Most option traders focus on four primary questions.

1. What is the market trend?

2. Where should I enter the option trade?

3. What is my target?

4. What is the correct stop?

At the onset we must understand why professional option traders are highly successful. You’ll notice that almost 90% of professional option trading systems are designed under statistical models of option valuation. This model revolves around the change in option premiums, with respect to the change in volatility. One of the biggest advantages of this method lies in having prior knowledge of whether an option premium is over-priced or under. In today’s article we shall discuss this component and how it is customized by professional traders to fit their trading systems.

Implied Volatility Of Options

Estimating the Implied Volatility creates the biggest hurdle for option traders.
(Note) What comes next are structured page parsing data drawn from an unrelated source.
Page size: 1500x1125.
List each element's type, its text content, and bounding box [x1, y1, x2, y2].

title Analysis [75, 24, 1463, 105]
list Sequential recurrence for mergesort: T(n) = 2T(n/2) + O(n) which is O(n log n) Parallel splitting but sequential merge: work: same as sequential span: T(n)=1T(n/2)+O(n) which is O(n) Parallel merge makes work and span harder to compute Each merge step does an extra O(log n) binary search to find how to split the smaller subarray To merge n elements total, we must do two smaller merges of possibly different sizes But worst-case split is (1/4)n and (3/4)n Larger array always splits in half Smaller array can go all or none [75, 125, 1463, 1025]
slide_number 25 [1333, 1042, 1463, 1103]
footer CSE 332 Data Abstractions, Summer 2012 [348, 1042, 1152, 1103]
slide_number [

Take for example; a portfolio manager is trying to establish the VAR of his custom index in the near term. In this case, he will most likely correlate it with the volatility of the benchmark at that time. This is because he is trying to determine the risk of the portfolio, in the shorter time frame. As opposed to this, when option traders are trying to establish the value of an option, the statistical measure of volatility over the life of the option is generally considered. The question we need to ask is why?

Option Valuation

So how do professional traders work around a daunting task like determining whether an option premium is fairly valued or not. Since every option contract is unique and is a non-linear variable, professional traders do not consider a linear historical volatility model to determine the fair value of a strike, belonging to a particular contract. The solution here is to work on a volatility correlation matrix that captures the drift within the same timeframe. In other words, the implied volatility of an options contract with 3 months to expiry must be matched with 3 month historical volatility. This also means that when we are trading a contract that has 30 days to expiry, it must be correlated with a 30 day historical volatility to determine the appropriate premium of the strike. One of the most important factors that option traders must keep in mind is, shorter the time frame, wider the spread between the historical and the implied volatilities. We have observed that most institutions use the periodic volatility comparison rather than the generic 1% drift in the implied volatility method. When determining the valuation of the option, they co-relate the change in volatility with respect to the maturity of the option contract and not the generic historical volatility of the instrument.